Como existem diferenças no significado da palavra tema entre as linguagens expressivas, ressaltá-las torna-se apropriado para a composição da cena híbrida. Além desse significado explicado, o termo tema é utilizado na música e na dança para definir um mecanismo de linguagem criado pela execução de uma frase sonora ou de movimento, por exemplo, repetida igual ou variadamente dentro de uma composição. A este assunto, voltarei no próximo capítulo. Na composição musical, ainda há mais um significado. De acordo com Schoenberg (2008), além do mesmo significado que se implica na cena, tema é um termo usado para distinguir um tipo de material melódico que será desenvolvido de uma maneira específica. Para Schoenberg (2008), melodia é uma construção linear sonora simples e direta, de rápida resolução.

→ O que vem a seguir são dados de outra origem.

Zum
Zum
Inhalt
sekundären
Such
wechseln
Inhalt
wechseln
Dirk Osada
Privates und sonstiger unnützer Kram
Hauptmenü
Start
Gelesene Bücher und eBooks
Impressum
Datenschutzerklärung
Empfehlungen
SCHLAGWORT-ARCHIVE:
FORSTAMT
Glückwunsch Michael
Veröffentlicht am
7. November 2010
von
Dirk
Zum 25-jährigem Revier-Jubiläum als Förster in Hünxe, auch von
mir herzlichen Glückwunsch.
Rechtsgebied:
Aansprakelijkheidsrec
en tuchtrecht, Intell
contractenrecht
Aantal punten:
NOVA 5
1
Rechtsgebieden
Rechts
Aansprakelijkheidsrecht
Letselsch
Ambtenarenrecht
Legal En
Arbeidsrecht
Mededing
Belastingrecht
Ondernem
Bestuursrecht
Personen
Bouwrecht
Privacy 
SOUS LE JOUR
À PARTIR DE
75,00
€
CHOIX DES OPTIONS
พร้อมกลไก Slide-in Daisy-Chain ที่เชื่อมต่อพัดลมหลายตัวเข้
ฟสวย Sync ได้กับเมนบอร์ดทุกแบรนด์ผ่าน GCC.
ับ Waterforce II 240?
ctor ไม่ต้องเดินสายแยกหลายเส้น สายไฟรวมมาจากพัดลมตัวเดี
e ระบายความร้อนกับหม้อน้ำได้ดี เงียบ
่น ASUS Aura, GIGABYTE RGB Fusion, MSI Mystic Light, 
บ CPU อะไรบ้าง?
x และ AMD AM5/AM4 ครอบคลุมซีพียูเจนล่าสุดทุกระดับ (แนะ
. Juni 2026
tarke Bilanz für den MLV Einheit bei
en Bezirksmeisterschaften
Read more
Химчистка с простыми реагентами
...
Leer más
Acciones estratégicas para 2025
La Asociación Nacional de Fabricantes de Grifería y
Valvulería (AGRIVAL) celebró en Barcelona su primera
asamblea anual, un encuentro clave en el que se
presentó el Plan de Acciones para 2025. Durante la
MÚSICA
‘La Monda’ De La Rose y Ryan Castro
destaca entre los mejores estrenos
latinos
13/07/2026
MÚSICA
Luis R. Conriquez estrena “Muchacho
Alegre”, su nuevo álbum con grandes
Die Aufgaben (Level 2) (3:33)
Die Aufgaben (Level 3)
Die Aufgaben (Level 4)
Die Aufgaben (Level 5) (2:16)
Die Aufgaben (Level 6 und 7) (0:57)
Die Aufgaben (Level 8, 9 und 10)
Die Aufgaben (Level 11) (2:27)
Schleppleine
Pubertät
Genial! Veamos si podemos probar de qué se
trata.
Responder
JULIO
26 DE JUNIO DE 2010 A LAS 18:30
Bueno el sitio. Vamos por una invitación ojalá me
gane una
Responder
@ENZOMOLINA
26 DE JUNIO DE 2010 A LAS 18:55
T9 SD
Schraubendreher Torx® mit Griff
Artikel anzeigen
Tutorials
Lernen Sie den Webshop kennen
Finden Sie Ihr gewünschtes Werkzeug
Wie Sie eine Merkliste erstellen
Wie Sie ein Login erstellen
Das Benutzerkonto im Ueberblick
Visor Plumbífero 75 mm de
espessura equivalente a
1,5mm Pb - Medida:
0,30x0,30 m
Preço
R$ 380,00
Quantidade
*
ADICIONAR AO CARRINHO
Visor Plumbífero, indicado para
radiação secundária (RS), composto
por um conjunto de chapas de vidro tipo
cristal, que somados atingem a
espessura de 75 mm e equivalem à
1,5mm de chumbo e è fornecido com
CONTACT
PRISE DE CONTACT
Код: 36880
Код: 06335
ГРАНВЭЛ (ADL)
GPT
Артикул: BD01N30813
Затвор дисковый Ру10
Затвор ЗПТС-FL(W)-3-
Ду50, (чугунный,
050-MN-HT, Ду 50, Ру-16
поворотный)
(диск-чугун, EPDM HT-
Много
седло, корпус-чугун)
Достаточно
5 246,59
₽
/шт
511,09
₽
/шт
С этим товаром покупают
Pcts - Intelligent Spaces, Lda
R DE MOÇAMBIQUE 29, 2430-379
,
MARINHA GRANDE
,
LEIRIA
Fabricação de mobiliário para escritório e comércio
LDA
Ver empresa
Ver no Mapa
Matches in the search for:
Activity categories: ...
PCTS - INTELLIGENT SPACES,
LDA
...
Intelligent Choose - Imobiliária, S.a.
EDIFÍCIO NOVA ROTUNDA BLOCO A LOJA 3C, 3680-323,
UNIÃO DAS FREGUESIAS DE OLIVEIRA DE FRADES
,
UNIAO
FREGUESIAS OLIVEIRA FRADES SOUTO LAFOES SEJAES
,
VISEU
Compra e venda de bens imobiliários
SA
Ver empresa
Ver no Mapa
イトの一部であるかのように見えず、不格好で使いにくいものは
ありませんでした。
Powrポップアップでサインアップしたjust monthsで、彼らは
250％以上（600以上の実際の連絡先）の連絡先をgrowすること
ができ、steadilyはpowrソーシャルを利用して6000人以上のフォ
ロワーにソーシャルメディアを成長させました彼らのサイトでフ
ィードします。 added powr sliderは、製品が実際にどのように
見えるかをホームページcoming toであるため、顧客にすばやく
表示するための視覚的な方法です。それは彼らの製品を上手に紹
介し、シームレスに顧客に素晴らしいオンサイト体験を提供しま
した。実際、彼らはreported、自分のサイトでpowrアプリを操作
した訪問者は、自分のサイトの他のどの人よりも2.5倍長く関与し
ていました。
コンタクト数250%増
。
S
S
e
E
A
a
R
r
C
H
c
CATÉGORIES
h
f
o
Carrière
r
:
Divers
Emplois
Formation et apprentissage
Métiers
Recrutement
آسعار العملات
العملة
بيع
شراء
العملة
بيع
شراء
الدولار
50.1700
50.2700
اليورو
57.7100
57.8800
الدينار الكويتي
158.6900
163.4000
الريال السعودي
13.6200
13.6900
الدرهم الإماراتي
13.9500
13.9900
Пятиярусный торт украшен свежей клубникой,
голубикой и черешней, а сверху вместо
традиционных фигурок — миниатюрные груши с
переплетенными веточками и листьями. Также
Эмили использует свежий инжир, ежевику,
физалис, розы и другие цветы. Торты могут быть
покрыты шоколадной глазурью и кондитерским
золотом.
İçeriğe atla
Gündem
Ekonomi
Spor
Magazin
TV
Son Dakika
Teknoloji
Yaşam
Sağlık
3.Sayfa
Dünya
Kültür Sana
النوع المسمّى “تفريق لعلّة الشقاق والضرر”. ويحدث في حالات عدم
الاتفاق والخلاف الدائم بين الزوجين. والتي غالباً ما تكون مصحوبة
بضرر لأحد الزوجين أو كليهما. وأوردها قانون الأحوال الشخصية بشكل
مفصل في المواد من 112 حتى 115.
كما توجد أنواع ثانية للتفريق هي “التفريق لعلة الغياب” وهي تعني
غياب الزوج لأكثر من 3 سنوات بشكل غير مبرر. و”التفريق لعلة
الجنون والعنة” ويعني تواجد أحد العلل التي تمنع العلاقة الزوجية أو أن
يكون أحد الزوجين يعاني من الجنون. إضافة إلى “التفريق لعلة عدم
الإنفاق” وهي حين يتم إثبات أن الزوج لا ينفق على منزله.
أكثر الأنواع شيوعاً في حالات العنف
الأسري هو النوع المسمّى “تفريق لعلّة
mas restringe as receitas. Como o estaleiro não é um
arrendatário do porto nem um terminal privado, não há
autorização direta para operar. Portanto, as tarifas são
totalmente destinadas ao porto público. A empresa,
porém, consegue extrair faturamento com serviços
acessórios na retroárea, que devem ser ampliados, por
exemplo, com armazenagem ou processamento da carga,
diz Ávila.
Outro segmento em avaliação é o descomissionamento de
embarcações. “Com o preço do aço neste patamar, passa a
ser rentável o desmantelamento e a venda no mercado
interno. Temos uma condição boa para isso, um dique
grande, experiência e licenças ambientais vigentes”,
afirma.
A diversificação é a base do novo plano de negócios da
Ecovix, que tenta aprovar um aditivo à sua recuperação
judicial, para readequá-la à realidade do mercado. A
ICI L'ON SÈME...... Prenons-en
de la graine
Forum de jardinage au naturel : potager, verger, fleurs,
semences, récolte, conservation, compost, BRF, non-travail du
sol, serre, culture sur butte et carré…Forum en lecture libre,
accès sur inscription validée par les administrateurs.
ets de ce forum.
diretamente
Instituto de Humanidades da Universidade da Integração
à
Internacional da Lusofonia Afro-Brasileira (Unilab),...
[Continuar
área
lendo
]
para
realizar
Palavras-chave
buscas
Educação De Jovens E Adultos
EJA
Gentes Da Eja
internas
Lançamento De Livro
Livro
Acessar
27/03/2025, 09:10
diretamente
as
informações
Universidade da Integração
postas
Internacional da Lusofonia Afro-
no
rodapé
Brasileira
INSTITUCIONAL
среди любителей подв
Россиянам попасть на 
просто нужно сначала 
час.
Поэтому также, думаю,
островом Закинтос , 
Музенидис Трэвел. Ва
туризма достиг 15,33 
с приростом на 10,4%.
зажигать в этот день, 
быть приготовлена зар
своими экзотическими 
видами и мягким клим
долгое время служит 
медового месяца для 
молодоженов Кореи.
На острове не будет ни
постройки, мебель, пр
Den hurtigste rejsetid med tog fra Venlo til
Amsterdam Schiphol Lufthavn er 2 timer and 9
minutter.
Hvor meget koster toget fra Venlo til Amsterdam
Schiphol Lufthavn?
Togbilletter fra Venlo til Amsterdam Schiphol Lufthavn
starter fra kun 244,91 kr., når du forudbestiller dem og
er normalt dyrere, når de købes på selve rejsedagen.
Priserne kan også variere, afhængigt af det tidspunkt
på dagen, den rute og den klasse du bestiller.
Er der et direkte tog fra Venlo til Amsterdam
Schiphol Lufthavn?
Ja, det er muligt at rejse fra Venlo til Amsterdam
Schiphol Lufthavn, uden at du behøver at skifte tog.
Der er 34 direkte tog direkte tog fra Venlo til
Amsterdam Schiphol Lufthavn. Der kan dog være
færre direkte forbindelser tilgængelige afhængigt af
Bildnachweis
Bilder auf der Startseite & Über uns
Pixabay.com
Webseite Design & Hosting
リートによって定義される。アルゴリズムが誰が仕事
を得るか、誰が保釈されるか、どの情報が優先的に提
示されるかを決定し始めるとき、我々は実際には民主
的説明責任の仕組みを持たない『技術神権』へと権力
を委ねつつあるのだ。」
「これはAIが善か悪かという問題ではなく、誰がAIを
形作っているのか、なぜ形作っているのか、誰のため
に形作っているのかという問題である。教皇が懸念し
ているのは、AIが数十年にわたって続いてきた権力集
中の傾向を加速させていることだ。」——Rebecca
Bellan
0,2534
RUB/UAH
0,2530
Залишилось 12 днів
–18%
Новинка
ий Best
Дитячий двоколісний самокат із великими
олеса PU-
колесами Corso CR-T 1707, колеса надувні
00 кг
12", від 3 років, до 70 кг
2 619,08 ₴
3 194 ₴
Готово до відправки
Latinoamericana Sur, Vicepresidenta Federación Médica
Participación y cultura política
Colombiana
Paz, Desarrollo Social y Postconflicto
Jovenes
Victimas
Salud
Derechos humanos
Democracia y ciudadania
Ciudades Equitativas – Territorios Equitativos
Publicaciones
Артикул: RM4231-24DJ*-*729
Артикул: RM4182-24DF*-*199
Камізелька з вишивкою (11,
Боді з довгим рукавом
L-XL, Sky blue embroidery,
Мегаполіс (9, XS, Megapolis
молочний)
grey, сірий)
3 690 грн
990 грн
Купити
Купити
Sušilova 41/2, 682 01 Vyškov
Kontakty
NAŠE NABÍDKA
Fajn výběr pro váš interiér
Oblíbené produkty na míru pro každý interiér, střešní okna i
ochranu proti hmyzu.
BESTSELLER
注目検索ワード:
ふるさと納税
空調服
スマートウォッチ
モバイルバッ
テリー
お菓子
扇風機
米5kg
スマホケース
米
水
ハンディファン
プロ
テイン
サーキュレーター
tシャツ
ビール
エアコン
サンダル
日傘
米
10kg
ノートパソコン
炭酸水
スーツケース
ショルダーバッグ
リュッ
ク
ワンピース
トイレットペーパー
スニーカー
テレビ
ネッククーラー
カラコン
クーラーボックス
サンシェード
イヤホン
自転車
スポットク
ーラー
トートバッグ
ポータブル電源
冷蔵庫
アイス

O tema é o que Schoenberg classifica como uma linha melódica que se aprofunda em seu conflito. Por exemplo, Fur Elise, de Beethoven, apresenta uma linha melódica simples, cujos problemas se resolvem direta e rapidamente. É uma melodia simples, enquanto a 5ª Sinfonia, do mesmo compositor, apresenta uma forma-motivo (de quatro notas seguidas) “ligeiramente transformada que adquire variedade devido a apresentações de elementos em situações diferentes” (Schoenberg, 2008; p130); a isso se dá o nome tema. Schoenberg ainda aponta existirem também formas híbridas entre as duas; a nomenclatura vem, como a de todos outros elementos composicionais, para ajudar na compreensão da composição.

Os quatro artistas estudados reconhecem e exploram o potencial das qualidades dos movimentos. Uma vez que o interesse deles era encontrar uma forma enriquecida pelo conteúdo, todos eles perceberam que entender como o corpo se move e a relação com a sensação que sua qualidade causa seria essencial para este fim. Soma-se a isso o fato dos quatro também terem buscado os motivos que levam os artistas cênicos a realizar a arte. Esse pensamento foi levado em conta no experimento cênico. A grosso modo, interpretar A História do Soldado foi descobrir os motivos em comum com os do autor, os pessoais, e de

80

acordo com o conteúdo a se compor, as formas, a gestualidade e as qualidades foram pensadas.